### Exercise goal:
Print the data verbatim. Leave every image out.

### Material provided:

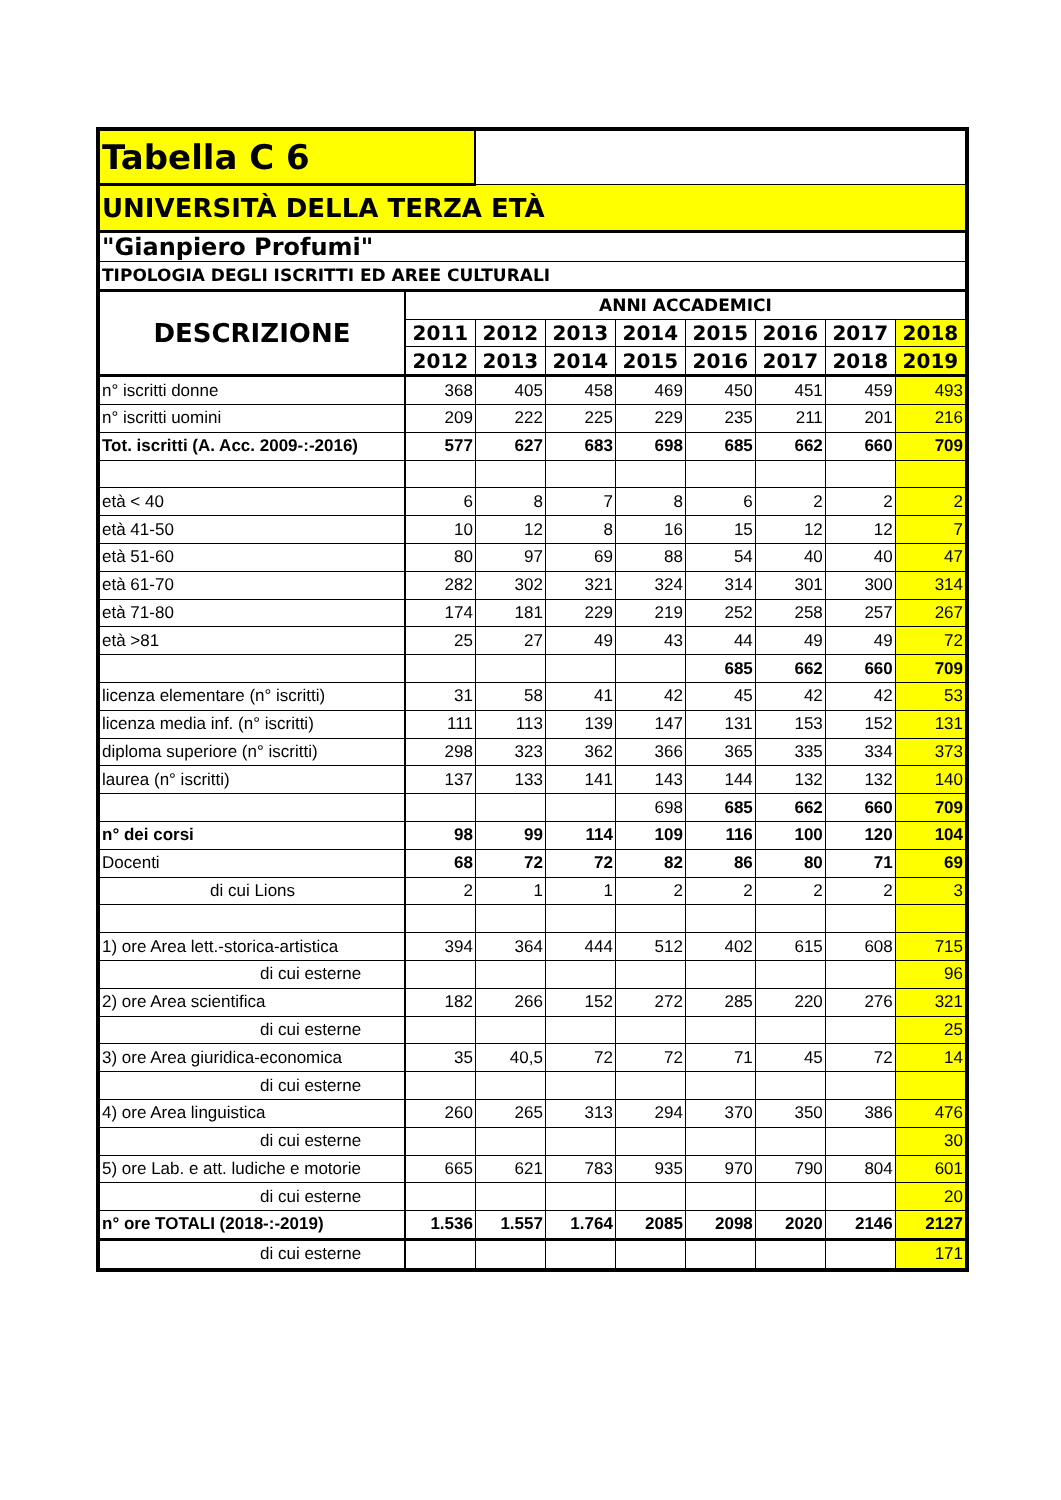| Tabella C 6 | | | | | | | | |
| UNIVERSITÀ DELLA TERZA ETÀ | | | | | | | | |
| "Gianpiero Profumi" | | | | | | | | |
| TIPOLOGIA DEGLI ISCRITTI ED AREE CULTURALI | | | | | | | | |
| DESCRIZIONE | ANNI ACCADEMICI | | | | | | | |
| | 2011 | 2012 | 2013 | 2014 | 2015 | 2016 | 2017 | 2018 |
| | 2012 | 2013 | 2014 | 2015 | 2016 | 2017 | 2018 | 2019 |
| n° iscritti donne | 368 | 405 | 458 | 469 | 450 | 451 | 459 | 493 |
| n° iscritti uomini | 209 | 222 | 225 | 229 | 235 | 211 | 201 | 216 |
| Tot. iscritti (A. Acc. 2009-:-2016) | 577 | 627 | 683 | 698 | 685 | 662 | 660 | 709 |
| età < 40 | 6 | 8 | 7 | 8 | 6 | 2 | 2 | 2 |
| età 41-50 | 10 | 12 | 8 | 16 | 15 | 12 | 12 | 7 |
| età 51-60 | 80 | 97 | 69 | 88 | 54 | 40 | 40 | 47 |
| età 61-70 | 282 | 302 | 321 | 324 | 314 | 301 | 300 | 314 |
| età 71-80 | 174 | 181 | 229 | 219 | 252 | 258 | 257 | 267 |
| età >81 | 25 | 27 | 49 | 43 | 44 | 49 | 49 | 72 |
| | | | | | 685 | 662 | 660 | 709 |
| licenza elementare (n° iscritti) | 31 | 58 | 41 | 42 | 45 | 42 | 42 | 53 |
| licenza media inf. (n° iscritti) | 111 | 113 | 139 | 147 | 131 | 153 | 152 | 131 |
| diploma superiore (n° iscritti) | 298 | 323 | 362 | 366 | 365 | 335 | 334 | 373 |
| laurea (n° iscritti) | 137 | 133 | 141 | 143 | 144 | 132 | 132 | 140 |
| | | | | 698 | 685 | 662 | 660 | 709 |
| n° dei corsi | 98 | 99 | 114 | 109 | 116 | 100 | 120 | 104 |
| Docenti | 68 | 72 | 72 | 82 | 86 | 80 | 71 | 69 |
| di cui Lions | 2 | 1 | 1 | 2 | 2 | 2 | 2 | 3 |
| 1) ore Area lett.-storica-artistica | 394 | 364 | 444 | 512 | 402 | 615 | 608 | 715 |
| di cui esterne | | | | | | | | 96 |
| 2) ore Area scientifica | 182 | 266 | 152 | 272 | 285 | 220 | 276 | 321 |
| di cui esterne | | | | | | | | 25 |
| 3) ore Area giuridica-economica | 35 | 40,5 | 72 | 72 | 71 | 45 | 72 | 14 |
| di cui esterne | | | | | | | | |
| 4) ore Area linguistica | 260 | 265 | 313 | 294 | 370 | 350 | 386 | 476 |
| di cui esterne | | | | | | | | 30 |
| 5) ore Lab. e att. ludiche e motorie | 665 | 621 | 783 | 935 | 970 | 790 | 804 | 601 |
| di cui esterne | | | | | | | | 20 |
| n° ore TOTALI (2018-:-2019) | 1.536 | 1.557 | 1.764 | 2085 | 2098 | 2020 | 2146 | 2127 |
| di cui esterne | | | | | | | | 171 |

### Problem solution:
| Tabella C 6 | | | | | | | | |
| UNIVERSITÀ DELLA TERZA ETÀ | | | | | | | | |
| "Gianpiero Profumi" | | | | | | | | |
| TIPOLOGIA DEGLI ISCRITTI ED AREE CULTURALI | | | | | | | | |
| DESCRIZIONE | ANNI ACCADEMICI | | | | | | | |
| | 2011 | 2012 | 2013 | 2014 | 2015 | 2016 | 2017 | 2018 |
| | 2012 | 2013 | 2014 | 2015 | 2016 | 2017 | 2018 | 2019 |
| n° iscritti donne | 368 | 405 | 458 | 469 | 450 | 451 | 459 | 493 |
| n° iscritti uomini | 209 | 222 | 225 | 229 | 235 | 211 | 201 | 216 |
| Tot. iscritti (A. Acc. 2009-:-2016) | 577 | 627 | 683 | 698 | 685 | 662 | 660 | 709 |
| età < 40 | 6 | 8 | 7 | 8 | 6 | 2 | 2 | 2 |
| età 41-50 | 10 | 12 | 8 | 16 | 15 | 12 | 12 | 7 |
| età 51-60 | 80 | 97 | 69 | 88 | 54 | 40 | 40 | 47 |
| età 61-70 | 282 | 302 | 321 | 324 | 314 | 301 | 300 | 314 |
| età 71-80 | 174 | 181 | 229 | 219 | 252 | 258 | 257 | 267 |
| età >81 | 25 | 27 | 49 | 43 | 44 | 49 | 49 | 72 |
| | | | | | 685 | 662 | 660 | 709 |
| licenza elementare (n° iscritti) | 31 | 58 | 41 | 42 | 45 | 42 | 42 | 53 |
| licenza media inf. (n° iscritti) | 111 | 113 | 139 | 147 | 131 | 153 | 152 | 131 |
| diploma superiore (n° iscritti) | 298 | 323 | 362 | 366 | 365 | 335 | 334 | 373 |
| laurea (n° iscritti) | 137 | 133 | 141 | 143 | 144 | 132 | 132 | 140 |
| | | | | 698 | 685 | 662 | 660 | 709 |
| n° dei corsi | 98 | 99 | 114 | 109 | 116 | 100 | 120 | 104 |
| Docenti | 68 | 72 | 72 | 82 | 86 | 80 | 71 | 69 |
| di cui Lions | 2 | 1 | 1 | 2 | 2 | 2 | 2 | 3 |
| 1) ore Area lett.-storica-artistica | 394 | 364 | 444 | 512 | 402 | 615 | 608 | 715 |
| di cui esterne | | | | | | | | 96 |
| 2) ore Area scientifica | 182 | 266 | 152 | 272 | 285 | 220 | 276 | 321 |
| di cui esterne | | | | | | | | 25 |
| 3) ore Area giuridica-economica | 35 | 40,5 | 72 | 72 | 71 | 45 | 72 | 14 |
| di cui esterne | | | | | | | | |
| 4) ore Area linguistica | 260 | 265 | 313 | 294 | 370 | 350 | 386 | 476 |
| di cui esterne | | | | | | | | 30 |
| 5) ore Lab. e att. ludiche e motorie | 665 | 621 | 783 | 935 | 970 | 790 | 804 | 601 |
| di cui esterne | | | | | | | | 20 |
| n° ore TOTALI (2018-:-2019) | 1.536 | 1.557 | 1.764 | 2085 | 2098 | 2020 | 2146 | 2127 |
| di cui esterne | | | | | | | | 171 |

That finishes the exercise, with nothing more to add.